[begin Extracted entries]
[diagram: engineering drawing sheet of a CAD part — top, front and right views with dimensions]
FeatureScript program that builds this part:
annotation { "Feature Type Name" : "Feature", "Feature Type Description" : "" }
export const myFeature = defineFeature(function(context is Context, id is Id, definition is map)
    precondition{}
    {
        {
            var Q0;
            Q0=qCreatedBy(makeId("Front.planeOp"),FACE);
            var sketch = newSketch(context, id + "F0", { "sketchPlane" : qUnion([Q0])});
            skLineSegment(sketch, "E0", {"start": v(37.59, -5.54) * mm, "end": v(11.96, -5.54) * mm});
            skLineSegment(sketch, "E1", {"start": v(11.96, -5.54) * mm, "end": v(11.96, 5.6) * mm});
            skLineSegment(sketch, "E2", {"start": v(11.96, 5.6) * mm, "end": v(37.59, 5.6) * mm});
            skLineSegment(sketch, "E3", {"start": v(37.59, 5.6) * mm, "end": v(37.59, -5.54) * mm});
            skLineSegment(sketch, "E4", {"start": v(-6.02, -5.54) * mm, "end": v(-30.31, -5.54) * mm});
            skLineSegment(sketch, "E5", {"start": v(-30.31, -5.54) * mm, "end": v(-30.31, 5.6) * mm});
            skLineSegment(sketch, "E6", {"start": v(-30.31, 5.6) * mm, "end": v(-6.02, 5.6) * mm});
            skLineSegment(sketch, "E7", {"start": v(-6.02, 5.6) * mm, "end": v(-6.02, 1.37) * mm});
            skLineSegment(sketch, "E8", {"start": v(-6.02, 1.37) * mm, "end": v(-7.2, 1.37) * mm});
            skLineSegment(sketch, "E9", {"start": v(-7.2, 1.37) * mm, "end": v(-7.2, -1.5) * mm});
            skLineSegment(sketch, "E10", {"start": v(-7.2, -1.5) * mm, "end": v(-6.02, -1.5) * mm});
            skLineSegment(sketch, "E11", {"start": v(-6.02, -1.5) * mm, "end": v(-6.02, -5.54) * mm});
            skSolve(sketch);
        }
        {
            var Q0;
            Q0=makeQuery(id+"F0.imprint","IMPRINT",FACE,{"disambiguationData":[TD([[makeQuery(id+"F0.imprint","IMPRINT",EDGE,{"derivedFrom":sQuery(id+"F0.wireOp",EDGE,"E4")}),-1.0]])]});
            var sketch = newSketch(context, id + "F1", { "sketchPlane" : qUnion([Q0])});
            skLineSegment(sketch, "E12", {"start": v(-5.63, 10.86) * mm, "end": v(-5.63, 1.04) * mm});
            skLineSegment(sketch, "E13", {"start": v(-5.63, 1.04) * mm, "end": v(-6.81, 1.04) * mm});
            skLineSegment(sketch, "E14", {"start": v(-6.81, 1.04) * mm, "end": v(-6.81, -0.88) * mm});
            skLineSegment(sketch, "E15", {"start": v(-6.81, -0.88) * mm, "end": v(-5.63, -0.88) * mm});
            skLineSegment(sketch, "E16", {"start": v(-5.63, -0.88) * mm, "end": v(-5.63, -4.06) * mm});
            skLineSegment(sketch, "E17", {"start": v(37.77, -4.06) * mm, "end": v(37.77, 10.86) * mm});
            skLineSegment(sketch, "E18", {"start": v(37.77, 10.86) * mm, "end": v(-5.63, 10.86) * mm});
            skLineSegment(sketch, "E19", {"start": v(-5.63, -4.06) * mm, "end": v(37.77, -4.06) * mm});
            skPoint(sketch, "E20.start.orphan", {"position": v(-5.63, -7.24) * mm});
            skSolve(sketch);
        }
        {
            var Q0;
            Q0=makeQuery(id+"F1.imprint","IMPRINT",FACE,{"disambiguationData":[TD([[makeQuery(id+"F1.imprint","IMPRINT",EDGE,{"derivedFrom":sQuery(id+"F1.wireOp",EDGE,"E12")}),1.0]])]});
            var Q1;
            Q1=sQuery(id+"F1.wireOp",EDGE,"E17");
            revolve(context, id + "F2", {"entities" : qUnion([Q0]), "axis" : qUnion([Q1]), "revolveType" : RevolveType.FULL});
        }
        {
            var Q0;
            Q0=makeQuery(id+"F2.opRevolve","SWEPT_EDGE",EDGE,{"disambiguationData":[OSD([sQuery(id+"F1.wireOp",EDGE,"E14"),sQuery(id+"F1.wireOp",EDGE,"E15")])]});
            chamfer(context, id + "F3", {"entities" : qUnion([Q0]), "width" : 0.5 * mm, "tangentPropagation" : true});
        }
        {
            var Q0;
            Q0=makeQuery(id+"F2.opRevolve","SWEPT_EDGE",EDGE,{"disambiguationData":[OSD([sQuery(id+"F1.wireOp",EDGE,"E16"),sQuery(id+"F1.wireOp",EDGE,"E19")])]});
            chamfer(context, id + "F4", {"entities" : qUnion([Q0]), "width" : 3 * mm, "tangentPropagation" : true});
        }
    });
[end Extracted entries]
Copy all of the data above line for line, without changing any character.

**Full solution:**
[diagram: engineering drawing sheet of a CAD part — top, front and right views with dimensions]
FeatureScript program that builds this part:
annotation { "Feature Type Name" : "Feature", "Feature Type Description" : "" }
export const myFeature = defineFeature(function(context is Context, id is Id, definition is map)
    precondition{}
    {
        {
            var Q0;
            Q0=qCreatedBy(makeId("Front.planeOp"),FACE);
            var sketch = newSketch(context, id + "F0", { "sketchPlane" : qUnion([Q0])});
            skLineSegment(sketch, "E0", {"start": v(37.59, -5.54) * mm, "end": v(11.96, -5.54) * mm});
            skLineSegment(sketch, "E1", {"start": v(11.96, -5.54) * mm, "end": v(11.96, 5.6) * mm});
            skLineSegment(sketch, "E2", {"start": v(11.96, 5.6) * mm, "end": v(37.59, 5.6) * mm});
            skLineSegment(sketch, "E3", {"start": v(37.59, 5.6) * mm, "end": v(37.59, -5.54) * mm});
            skLineSegment(sketch, "E4", {"start": v(-6.02, -5.54) * mm, "end": v(-30.31, -5.54) * mm});
            skLineSegment(sketch, "E5", {"start": v(-30.31, -5.54) * mm, "end": v(-30.31, 5.6) * mm});
            skLineSegment(sketch, "E6", {"start": v(-30.31, 5.6) * mm, "end": v(-6.02, 5.6) * mm});
            skLineSegment(sketch, "E7", {"start": v(-6.02, 5.6) * mm, "end": v(-6.02, 1.37) * mm});
            skLineSegment(sketch, "E8", {"start": v(-6.02, 1.37) * mm, "end": v(-7.2, 1.37) * mm});
            skLineSegment(sketch, "E9", {"start": v(-7.2, 1.37) * mm, "end": v(-7.2, -1.5) * mm});
            skLineSegment(sketch, "E10", {"start": v(-7.2, -1.5) * mm, "end": v(-6.02, -1.5) * mm});
            skLineSegment(sketch, "E11", {"start": v(-6.02, -1.5) * mm, "end": v(-6.02, -5.54) * mm});
            skSolve(sketch);
        }
        {
            var Q0;
            Q0=makeQuery(id+"F0.imprint","IMPRINT",FACE,{"disambiguationData":[TD([[makeQuery(id+"F0.imprint","IMPRINT",EDGE,{"derivedFrom":sQuery(id+"F0.wireOp",EDGE,"E4")}),-1.0]])]});
            var sketch = newSketch(context, id + "F1", { "sketchPlane" : qUnion([Q0])});
            skLineSegment(sketch, "E12", {"start": v(-5.63, 10.86) * mm, "end": v(-5.63, 1.04) * mm});
            skLineSegment(sketch, "E13", {"start": v(-5.63, 1.04) * mm, "end": v(-6.81, 1.04) * mm});
            skLineSegment(sketch, "E14", {"start": v(-6.81, 1.04) * mm, "end": v(-6.81, -0.88) * mm});
            skLineSegment(sketch, "E15", {"start": v(-6.81, -0.88) * mm, "end": v(-5.63, -0.88) * mm});
            skLineSegment(sketch, "E16", {"start": v(-5.63, -0.88) * mm, "end": v(-5.63, -4.06) * mm});
            skLineSegment(sketch, "E17", {"start": v(37.77, -4.06) * mm, "end": v(37.77, 10.86) * mm});
            skLineSegment(sketch, "E18", {"start": v(37.77, 10.86) * mm, "end": v(-5.63, 10.86) * mm});
            skLineSegment(sketch, "E19", {"start": v(-5.63, -4.06) * mm, "end": v(37.77, -4.06) * mm});
            skPoint(sketch, "E20.start.orphan", {"position": v(-5.63, -7.24) * mm});
            skSolve(sketch);
        }
        {
            var Q0;
            Q0=makeQuery(id+"F1.imprint","IMPRINT",FACE,{"disambiguationData":[TD([[makeQuery(id+"F1.imprint","IMPRINT",EDGE,{"derivedFrom":sQuery(id+"F1.wireOp",EDGE,"E12")}),1.0]])]});
            var Q1;
            Q1=sQuery(id+"F1.wireOp",EDGE,"E17");
            revolve(context, id + "F2", {"entities" : qUnion([Q0]), "axis" : qUnion([Q1]), "revolveType" : RevolveType.FULL});
        }
        {
            var Q0;
            Q0=makeQuery(id+"F2.opRevolve","SWEPT_EDGE",EDGE,{"disambiguationData":[OSD([sQuery(id+"F1.wireOp",EDGE,"E14"),sQuery(id+"F1.wireOp",EDGE,"E15")])]});
            chamfer(context, id + "F3", {"entities" : qUnion([Q0]), "width" : 0.5 * mm, "tangentPropagation" : true});
        }
        {
            var Q0;
            Q0=makeQuery(id+"F2.opRevolve","SWEPT_EDGE",EDGE,{"disambiguationData":[OSD([sQuery(id+"F1.wireOp",EDGE,"E16"),sQuery(id+"F1.wireOp",EDGE,"E19")])]});
            chamfer(context, id + "F4", {"entities" : qUnion([Q0]), "width" : 3 * mm, "tangentPropagation" : true});
        }
    });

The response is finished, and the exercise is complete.